The core consumer price index, excluding volatile fresh food items, for the Japanese capital remained above the Bank of Japan's 2 percent inflation target for the eighth straight month and adds pressure on the central bank to tighten monetary policy. The pace of increase accelerated from last month when the inflation rate was 3.9 percent.
Core CPI for Tokyo, seen as an indicator of what to expect nationwide, was up for the 17th straight month and marked the highest since a 4.3 percent rise in May 1981, the Ministry of Internal Affairs and Communications said.
An increasing number of companies have been passing on higher costs of energy and raw materials, stemming from Russia's war in Ukraine and the depreciation of the yen, to consumers in recent months.
In the reporting month, the prices of food other than perishables and of energy costs rose 7.4 percent and 26.0 percent from a year earlier, respectively. City gas surged 39.7 percent and electricity was up 24.6 percent.

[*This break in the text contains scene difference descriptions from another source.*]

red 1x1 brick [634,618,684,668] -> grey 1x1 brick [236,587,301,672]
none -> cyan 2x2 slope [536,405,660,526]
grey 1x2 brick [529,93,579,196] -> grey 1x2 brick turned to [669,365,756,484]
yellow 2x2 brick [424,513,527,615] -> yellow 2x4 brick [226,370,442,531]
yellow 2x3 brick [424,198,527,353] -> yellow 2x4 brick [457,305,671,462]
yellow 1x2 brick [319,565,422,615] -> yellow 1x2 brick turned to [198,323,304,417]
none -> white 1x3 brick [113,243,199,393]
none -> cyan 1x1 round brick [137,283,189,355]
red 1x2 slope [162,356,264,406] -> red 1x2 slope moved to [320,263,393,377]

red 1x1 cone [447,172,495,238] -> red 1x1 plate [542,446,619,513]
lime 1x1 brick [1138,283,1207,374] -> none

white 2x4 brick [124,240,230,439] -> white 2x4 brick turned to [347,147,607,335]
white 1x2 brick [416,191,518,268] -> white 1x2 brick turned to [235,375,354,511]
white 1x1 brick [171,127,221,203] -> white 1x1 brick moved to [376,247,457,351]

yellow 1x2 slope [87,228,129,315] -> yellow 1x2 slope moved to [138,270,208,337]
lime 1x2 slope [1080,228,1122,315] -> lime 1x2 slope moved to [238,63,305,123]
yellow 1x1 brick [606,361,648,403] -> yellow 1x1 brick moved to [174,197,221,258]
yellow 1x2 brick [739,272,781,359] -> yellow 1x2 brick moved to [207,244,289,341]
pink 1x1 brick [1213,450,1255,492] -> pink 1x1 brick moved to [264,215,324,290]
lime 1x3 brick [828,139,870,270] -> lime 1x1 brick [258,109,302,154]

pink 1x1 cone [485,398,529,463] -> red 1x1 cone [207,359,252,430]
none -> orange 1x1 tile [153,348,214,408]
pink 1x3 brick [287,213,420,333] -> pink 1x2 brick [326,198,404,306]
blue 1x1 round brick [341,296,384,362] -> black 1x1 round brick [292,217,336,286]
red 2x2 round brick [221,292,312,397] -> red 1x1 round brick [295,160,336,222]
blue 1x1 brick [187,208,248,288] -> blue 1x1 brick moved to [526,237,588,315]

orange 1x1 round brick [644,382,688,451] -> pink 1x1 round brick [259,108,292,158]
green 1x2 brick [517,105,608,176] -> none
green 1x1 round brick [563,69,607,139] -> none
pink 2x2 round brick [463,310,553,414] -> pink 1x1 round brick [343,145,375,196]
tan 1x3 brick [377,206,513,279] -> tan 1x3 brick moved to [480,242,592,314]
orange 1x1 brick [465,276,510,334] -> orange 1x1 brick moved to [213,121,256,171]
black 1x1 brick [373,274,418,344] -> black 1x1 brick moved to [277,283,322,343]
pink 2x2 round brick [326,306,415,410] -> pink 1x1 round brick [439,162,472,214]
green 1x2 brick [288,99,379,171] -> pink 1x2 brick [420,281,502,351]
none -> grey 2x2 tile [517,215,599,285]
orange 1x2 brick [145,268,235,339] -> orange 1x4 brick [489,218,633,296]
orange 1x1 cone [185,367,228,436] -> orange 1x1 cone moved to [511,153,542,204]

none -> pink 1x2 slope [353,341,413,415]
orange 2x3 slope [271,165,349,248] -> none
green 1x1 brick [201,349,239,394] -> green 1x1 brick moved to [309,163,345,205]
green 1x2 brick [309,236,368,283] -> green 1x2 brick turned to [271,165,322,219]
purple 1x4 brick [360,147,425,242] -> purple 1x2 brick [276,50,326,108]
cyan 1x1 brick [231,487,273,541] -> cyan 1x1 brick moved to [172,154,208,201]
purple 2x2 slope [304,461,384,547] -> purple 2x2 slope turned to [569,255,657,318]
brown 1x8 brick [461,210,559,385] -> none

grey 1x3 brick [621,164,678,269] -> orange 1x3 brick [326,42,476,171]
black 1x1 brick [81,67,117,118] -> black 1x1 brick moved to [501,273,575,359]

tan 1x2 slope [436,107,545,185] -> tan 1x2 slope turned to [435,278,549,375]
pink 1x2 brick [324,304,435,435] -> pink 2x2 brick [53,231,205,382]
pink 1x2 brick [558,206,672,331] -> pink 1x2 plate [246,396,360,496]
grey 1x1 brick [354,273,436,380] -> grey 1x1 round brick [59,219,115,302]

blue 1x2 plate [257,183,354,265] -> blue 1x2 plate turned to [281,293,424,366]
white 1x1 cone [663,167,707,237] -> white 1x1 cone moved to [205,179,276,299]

The overall gain in core CPI came despite lower accommodation prices which fell 2.8 percent amid the government's subsidy program aimed to boost the tourism sector.
At the latest monetary policy meeting in mid-January, the BOJ left its ultralow rate policy unchanged, a month after its surprise decision to raise its ceiling on the 10-year yield to 0.5 percent from 0.25 percent, a move considered an effective interest rate hike.
It says ultralow rates are still needed to prompt companies to raise wages and to spur stronger demand to support price increases.